Stored data:

# # # #

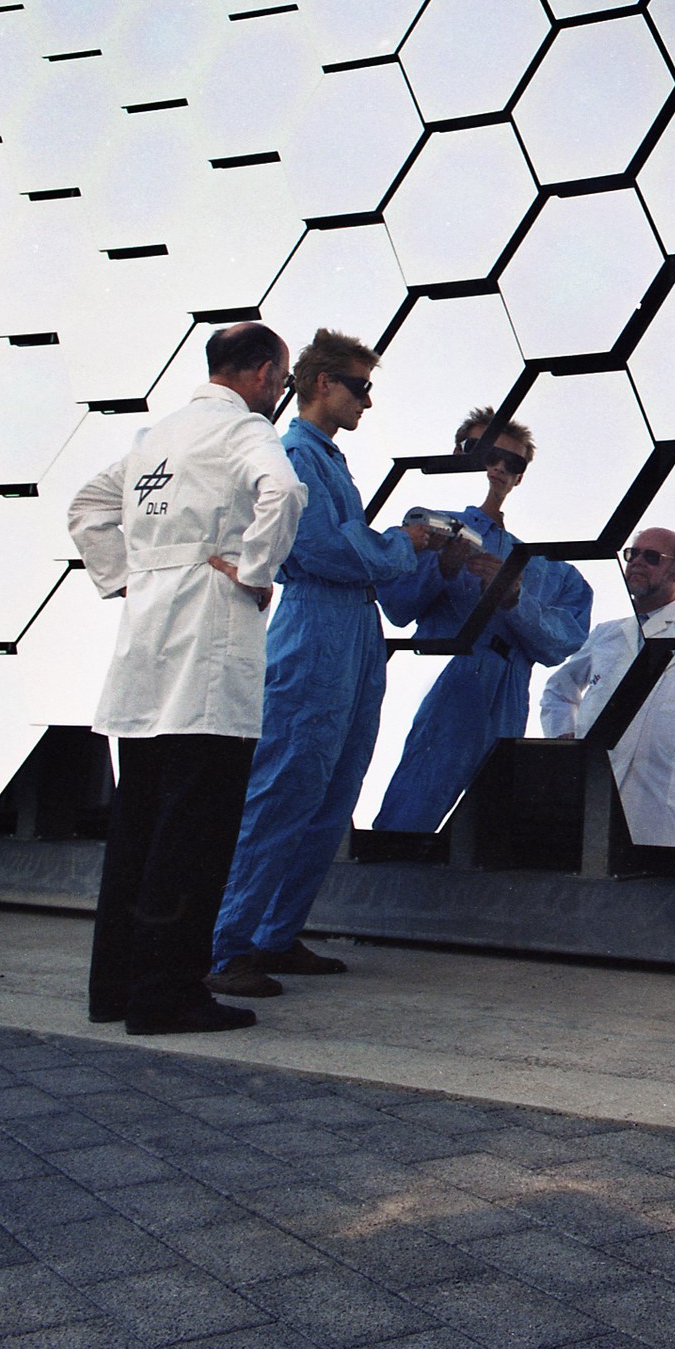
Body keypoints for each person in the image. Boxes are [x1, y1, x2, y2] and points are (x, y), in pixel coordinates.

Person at [68, 324, 307, 1034]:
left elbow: (86, 507)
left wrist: (126, 579)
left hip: (144, 640)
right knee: (195, 830)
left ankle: (115, 987)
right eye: (282, 381)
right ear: (264, 374)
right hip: (209, 630)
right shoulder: (240, 433)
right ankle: (167, 993)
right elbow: (285, 493)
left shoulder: (156, 437)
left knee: (138, 823)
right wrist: (257, 574)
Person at [207, 330, 428, 999]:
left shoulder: (326, 457)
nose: (367, 401)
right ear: (323, 384)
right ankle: (228, 943)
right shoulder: (296, 453)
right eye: (359, 387)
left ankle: (275, 932)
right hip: (317, 620)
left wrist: (381, 552)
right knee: (288, 783)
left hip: (353, 627)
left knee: (334, 788)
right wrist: (400, 545)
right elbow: (330, 549)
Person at [370, 411, 592, 832]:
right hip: (452, 670)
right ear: (463, 455)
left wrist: (514, 599)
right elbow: (396, 604)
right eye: (490, 455)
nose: (499, 468)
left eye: (514, 463)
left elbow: (563, 642)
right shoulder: (426, 525)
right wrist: (443, 570)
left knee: (492, 814)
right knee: (418, 798)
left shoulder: (549, 568)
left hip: (510, 686)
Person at [539, 527, 675, 849]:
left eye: (651, 557)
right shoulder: (607, 635)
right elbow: (558, 688)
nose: (636, 562)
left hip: (666, 815)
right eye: (631, 554)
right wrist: (564, 739)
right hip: (593, 797)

# # # #

• TO DO: An answer that restates all the entries exactly and drops the images is what is needed.

• YOUR SOLUTION:
Body keypoints for each person in the image. Boxes are [x1, y1, x2, y2] and points are (x, y), in pixel coordinates.

Person at [68, 324, 307, 1034]:
left elbow: (86, 507)
left wrist: (126, 579)
left hip: (144, 640)
right knee: (195, 830)
left ankle: (115, 987)
right eye: (282, 381)
right ear: (264, 374)
right hip: (209, 630)
right shoulder: (240, 433)
right ankle: (167, 993)
right elbow: (285, 493)
left shoulder: (156, 437)
left knee: (138, 823)
right wrist: (257, 574)
Person at [207, 330, 428, 999]:
left shoulder: (326, 457)
nose: (367, 401)
right ear: (323, 384)
right ankle: (228, 943)
right shoulder: (296, 453)
right eye: (359, 387)
left ankle: (275, 932)
right hip: (317, 620)
left wrist: (381, 552)
right knee: (288, 783)
left hip: (353, 627)
left knee: (334, 788)
right wrist: (400, 545)
right elbow: (330, 549)
Person at [370, 411, 592, 832]:
right hip: (452, 670)
right ear: (463, 455)
left wrist: (514, 599)
right elbow: (396, 604)
right eye: (490, 455)
nose: (499, 468)
left eye: (514, 463)
left elbow: (563, 642)
right shoulder: (426, 525)
right wrist: (443, 570)
left knee: (492, 814)
right knee: (418, 798)
left shoulder: (549, 568)
left hip: (510, 686)
Person at [539, 527, 675, 849]:
left eye: (651, 557)
right shoulder: (607, 635)
right elbow: (558, 688)
nose: (636, 562)
left hip: (666, 815)
right eye: (631, 554)
right wrist: (564, 739)
right hip: (593, 797)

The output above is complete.